The reply should contain all the data below, repeated exactly, and none of the images.
────
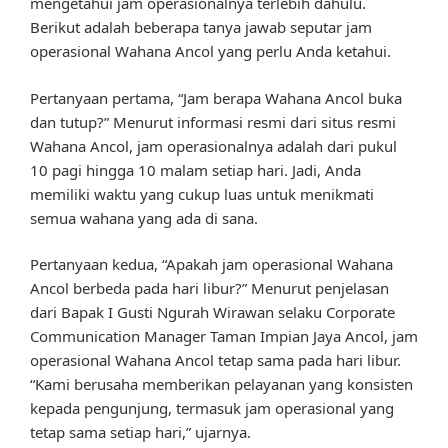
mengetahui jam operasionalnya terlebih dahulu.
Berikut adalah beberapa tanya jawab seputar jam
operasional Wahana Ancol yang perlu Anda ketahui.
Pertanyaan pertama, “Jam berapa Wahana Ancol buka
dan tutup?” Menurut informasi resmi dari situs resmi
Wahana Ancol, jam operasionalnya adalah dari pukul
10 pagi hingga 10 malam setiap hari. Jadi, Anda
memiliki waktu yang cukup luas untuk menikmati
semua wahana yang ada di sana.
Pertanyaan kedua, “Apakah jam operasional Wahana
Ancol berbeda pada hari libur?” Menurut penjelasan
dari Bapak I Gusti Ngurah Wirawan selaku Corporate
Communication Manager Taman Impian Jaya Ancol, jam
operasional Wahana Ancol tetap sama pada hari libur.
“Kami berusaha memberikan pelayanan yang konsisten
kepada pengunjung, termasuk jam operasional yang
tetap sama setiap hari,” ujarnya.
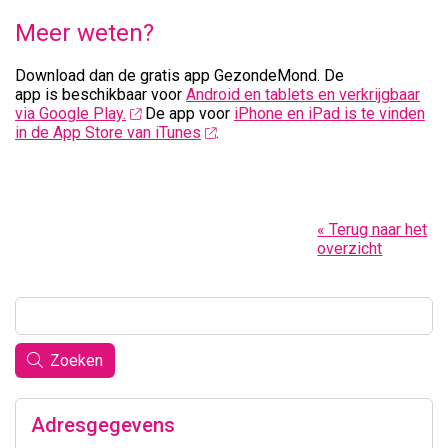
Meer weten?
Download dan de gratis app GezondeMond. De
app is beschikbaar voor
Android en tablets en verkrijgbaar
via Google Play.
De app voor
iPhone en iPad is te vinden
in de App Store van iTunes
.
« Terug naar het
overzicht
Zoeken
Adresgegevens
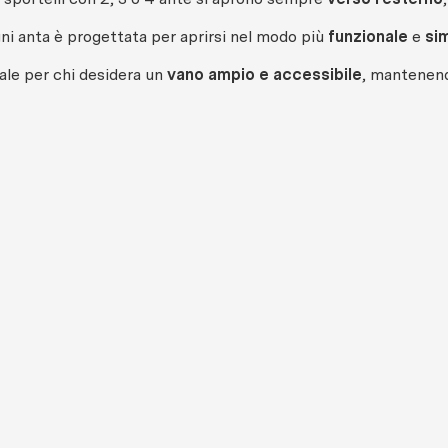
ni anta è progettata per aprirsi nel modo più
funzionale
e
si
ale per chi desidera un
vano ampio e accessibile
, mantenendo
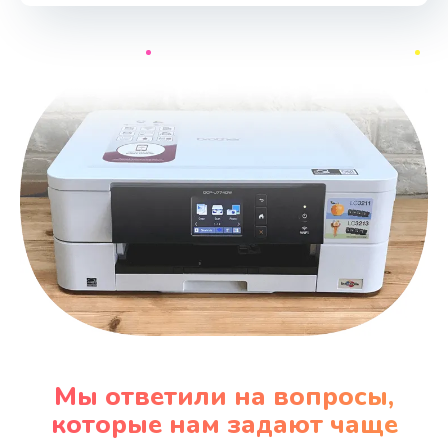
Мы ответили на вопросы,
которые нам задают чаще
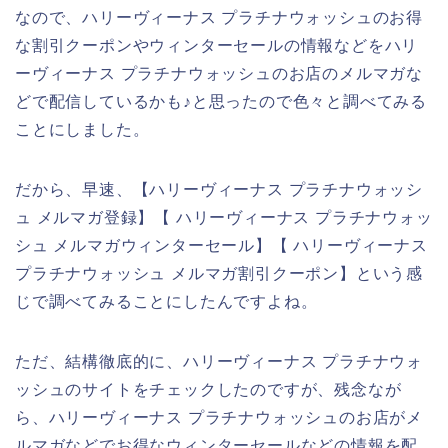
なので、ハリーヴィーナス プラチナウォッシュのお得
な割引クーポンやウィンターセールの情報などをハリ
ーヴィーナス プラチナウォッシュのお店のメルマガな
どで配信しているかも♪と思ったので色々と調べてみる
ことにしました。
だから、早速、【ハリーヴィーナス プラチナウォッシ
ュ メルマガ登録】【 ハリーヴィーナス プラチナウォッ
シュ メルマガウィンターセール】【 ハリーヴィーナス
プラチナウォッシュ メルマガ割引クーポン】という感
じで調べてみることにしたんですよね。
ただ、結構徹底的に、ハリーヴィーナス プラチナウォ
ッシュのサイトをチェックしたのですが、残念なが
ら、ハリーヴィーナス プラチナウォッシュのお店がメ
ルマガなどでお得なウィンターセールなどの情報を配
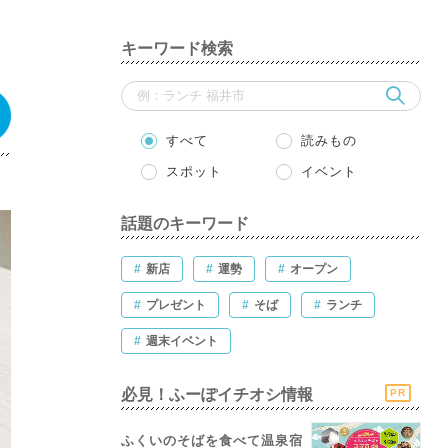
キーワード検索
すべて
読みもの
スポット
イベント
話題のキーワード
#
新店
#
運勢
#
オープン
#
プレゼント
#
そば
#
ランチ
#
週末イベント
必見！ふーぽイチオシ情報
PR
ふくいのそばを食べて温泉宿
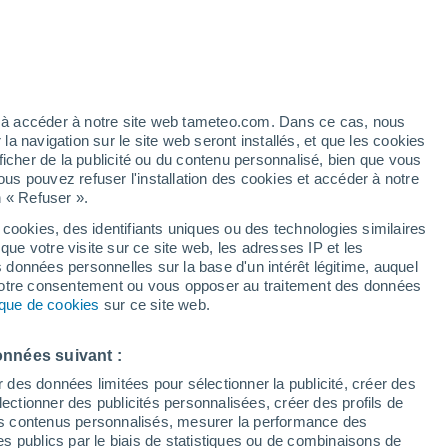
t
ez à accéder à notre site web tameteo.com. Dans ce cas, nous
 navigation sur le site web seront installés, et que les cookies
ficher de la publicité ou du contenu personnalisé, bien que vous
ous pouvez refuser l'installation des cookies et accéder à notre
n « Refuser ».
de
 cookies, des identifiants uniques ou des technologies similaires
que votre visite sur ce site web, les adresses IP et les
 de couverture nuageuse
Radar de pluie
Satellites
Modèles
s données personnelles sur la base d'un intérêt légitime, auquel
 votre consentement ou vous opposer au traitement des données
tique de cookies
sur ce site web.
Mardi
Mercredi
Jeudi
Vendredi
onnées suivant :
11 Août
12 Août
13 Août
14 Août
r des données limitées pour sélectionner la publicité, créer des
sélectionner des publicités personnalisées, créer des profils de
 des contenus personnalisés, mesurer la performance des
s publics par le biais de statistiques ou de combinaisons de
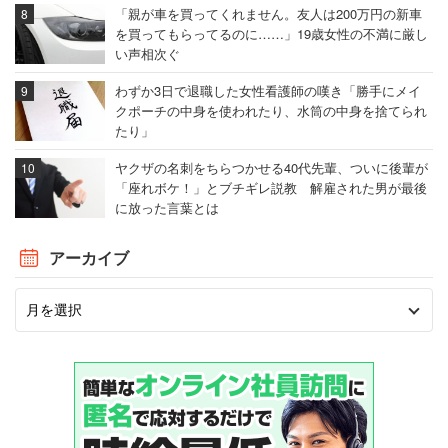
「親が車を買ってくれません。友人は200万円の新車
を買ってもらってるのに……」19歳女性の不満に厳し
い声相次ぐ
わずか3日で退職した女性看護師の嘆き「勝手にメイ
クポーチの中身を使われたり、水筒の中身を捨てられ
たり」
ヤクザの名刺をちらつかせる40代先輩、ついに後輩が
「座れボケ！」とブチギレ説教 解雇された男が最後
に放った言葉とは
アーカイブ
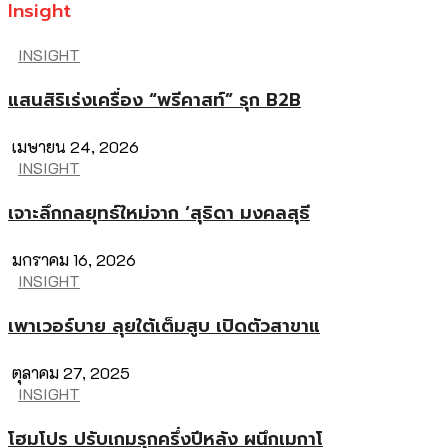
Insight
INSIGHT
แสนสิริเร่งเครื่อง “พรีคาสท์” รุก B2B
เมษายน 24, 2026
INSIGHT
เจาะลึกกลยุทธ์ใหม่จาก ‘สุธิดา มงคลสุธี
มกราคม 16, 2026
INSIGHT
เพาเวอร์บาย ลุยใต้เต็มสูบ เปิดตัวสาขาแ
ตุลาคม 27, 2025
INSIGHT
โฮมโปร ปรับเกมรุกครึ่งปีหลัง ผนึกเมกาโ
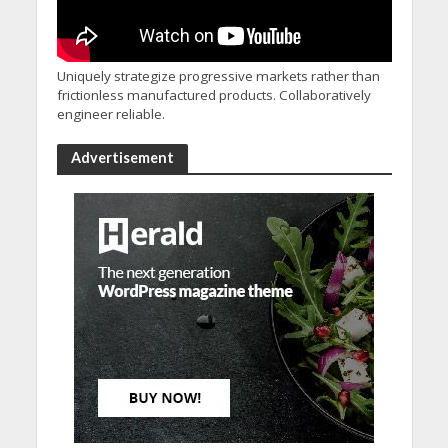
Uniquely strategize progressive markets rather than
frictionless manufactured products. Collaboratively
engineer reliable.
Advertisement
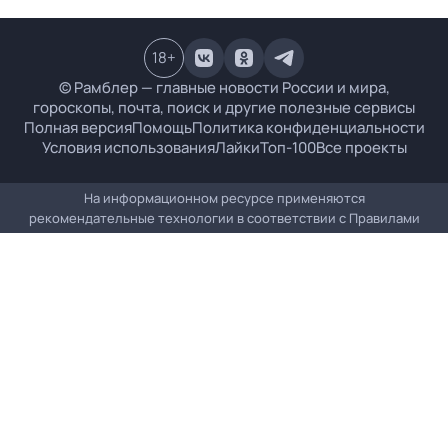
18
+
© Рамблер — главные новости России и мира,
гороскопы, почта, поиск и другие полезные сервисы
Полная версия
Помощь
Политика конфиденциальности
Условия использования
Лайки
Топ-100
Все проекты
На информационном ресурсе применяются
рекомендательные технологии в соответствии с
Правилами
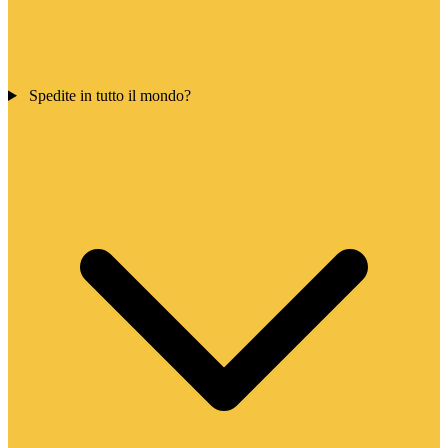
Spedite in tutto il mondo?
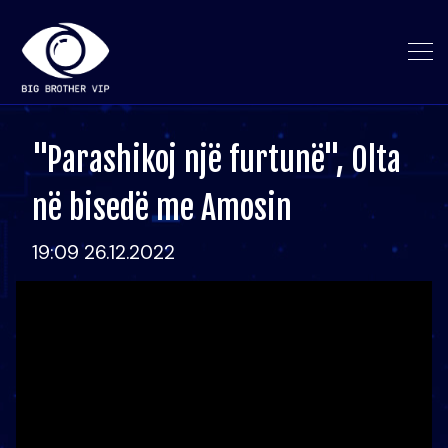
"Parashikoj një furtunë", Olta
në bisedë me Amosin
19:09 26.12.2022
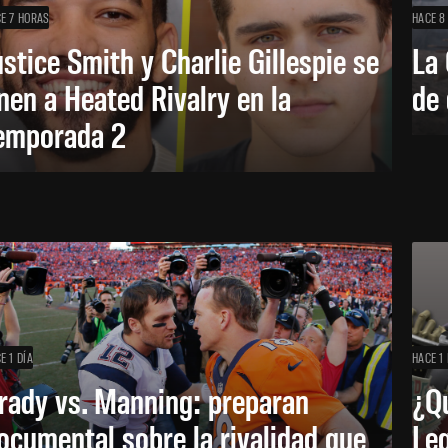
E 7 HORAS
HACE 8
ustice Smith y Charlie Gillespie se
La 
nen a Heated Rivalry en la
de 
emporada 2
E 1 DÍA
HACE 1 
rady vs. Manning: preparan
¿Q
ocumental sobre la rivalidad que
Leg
────
Response area:
mengetahui jam operasionalnya terlebih dahulu.
Berikut adalah beberapa tanya jawab seputar jam
operasional Wahana Ancol yang perlu Anda ketahui.
Pertanyaan pertama, “Jam berapa Wahana Ancol buka
dan tutup?” Menurut informasi resmi dari situs resmi
Wahana Ancol, jam operasionalnya adalah dari pukul
10 pagi hingga 10 malam setiap hari. Jadi, Anda
memiliki waktu yang cukup luas untuk menikmati
semua wahana yang ada di sana.
Pertanyaan kedua, “Apakah jam operasional Wahana
Ancol berbeda pada hari libur?” Menurut penjelasan
dari Bapak I Gusti Ngurah Wirawan selaku Corporate
Communication Manager Taman Impian Jaya Ancol, jam
operasional Wahana Ancol tetap sama pada hari libur.
“Kami berusaha memberikan pelayanan yang konsisten
kepada pengunjung, termasuk jam operasional yang
tetap sama setiap hari,” ujarnya.
Meer weten?
Download dan de gratis app GezondeMond. De
app is beschikbaar voor
Android en tablets en verkrijgbaar
via Google Play.
De app voor
iPhone en iPad is te vinden
in de App Store van iTunes
.
« Terug naar het
overzicht
Zoeken
Adresgegevens
ni anta è progettata per aprirsi nel modo più
funzionale
e
si
ale per chi desidera un
vano ampio e accessibile
, mantenendo
Мы ответили на вопросы,
которые нам задают чаще
なので、ハリーヴィーナス プラチナウォッシュのお得
な割引クーポンやウィンターセールの情報などをハリ
ーヴィーナス プラチナウォッシュのお店のメルマガな
どで配信しているかも♪と思ったので色々と調べてみる
ことにしました。
だから、早速、【ハリーヴィーナス プラチナウォッシ
ュ メルマガ登録】【 ハリーヴィーナス プラチナウォッ
シュ メルマガウィンターセール】【 ハリーヴィーナス
プラチナウォッシュ メルマガ割引クーポン】という感
じで調べてみることにしたんですよね。
ただ、結構徹底的に、ハリーヴィーナス プラチナウォ
ッシュのサイトをチェックしたのですが、残念なが
ら、ハリーヴィーナス プラチナウォッシュのお店がメ
ルマガなどでお得なウィンターセールなどの情報を配
キーワード検索
すべて
読みもの
スポット
イベント
話題のキーワード
#
新店
#
運勢
#
オープン
#
プレゼント
#
そば
#
ランチ
#
週末イベント
必見！ふーぽイチオシ情報
PR
ふくいのそばを食べて温泉宿
t
ez à accéder à notre site web tameteo.com. Dans ce cas, nous
 navigation sur le site web seront installés, et que les cookies
ficher de la publicité ou du contenu personnalisé, bien que vous
ous pouvez refuser l'installation des cookies et accéder à notre
n « Refuser ».
de
 cookies, des identifiants uniques ou des technologies similaires
que votre visite sur ce site web, les adresses IP et les
 de couverture nuageuse
Radar de pluie
Satellites
Modèles
s données personnelles sur la base d'un intérêt légitime, auquel
 votre consentement ou vous opposer au traitement des données
tique de cookies
sur ce site web.
Mardi
Mercredi
Jeudi
Vendredi
onnées suivant :
11 Août
12 Août
13 Août
14 Août
r des données limitées pour sélectionner la publicité, créer des
sélectionner des publicités personnalisées, créer des profils de
 des contenus personnalisés, mesurer la performance des
s publics par le biais de statistiques ou de combinaisons de
「親が車を買ってくれません。友人は200万円の新車
を買ってもらってるのに……」19歳女性の不満に厳し
い声相次ぐ
わずか3日で退職した女性看護師の嘆き「勝手にメイ
クポーチの中身を使われたり、水筒の中身を捨てられ
たり」
ヤクザの名刺をちらつかせる40代先輩、ついに後輩が
「座れボケ！」とブチギレ説教 解雇された男が最後
に放った言葉とは
アーカイブ
Insight
INSIGHT
แสนสิริเร่งเครื่อง “พรีคาสท์” รุก B2B
เมษายน 24, 2026
INSIGHT
เจาะลึกกลยุทธ์ใหม่จาก ‘สุธิดา มงคลสุธี
มกราคม 16, 2026
INSIGHT
เพาเวอร์บาย ลุยใต้เต็มสูบ เปิดตัวสาขาแ
ตุลาคม 27, 2025
INSIGHT
โฮมโปร ปรับเกมรุกครึ่งปีหลัง ผนึกเมกาโ
Uniquely strategize progressive markets rather than
frictionless manufactured products. Collaboratively
engineer reliable.
Advertisement
18
+
© Рамблер — главные новости России и мира,
гороскопы, почта, поиск и другие полезные сервисы
Полная версия
Помощь
Политика конфиденциальности
Условия использования
Лайки
Топ-100
Все проекты
На информационном ресурсе применяются
рекомендательные технологии в соответствии с
Правилами
Spedite in tutto il mondo?
"Parashikoj një furtunë", Olta
në bisedë me Amosin
19:09 26.12.2022
E 7 HORAS
HACE 8
ustice Smith y Charlie Gillespie se
La 
nen a Heated Rivalry en la
de 
emporada 2
E 1 DÍA
HACE 1 
rady vs. Manning: preparan
¿Q
ocumental sobre la rivalidad que
Leg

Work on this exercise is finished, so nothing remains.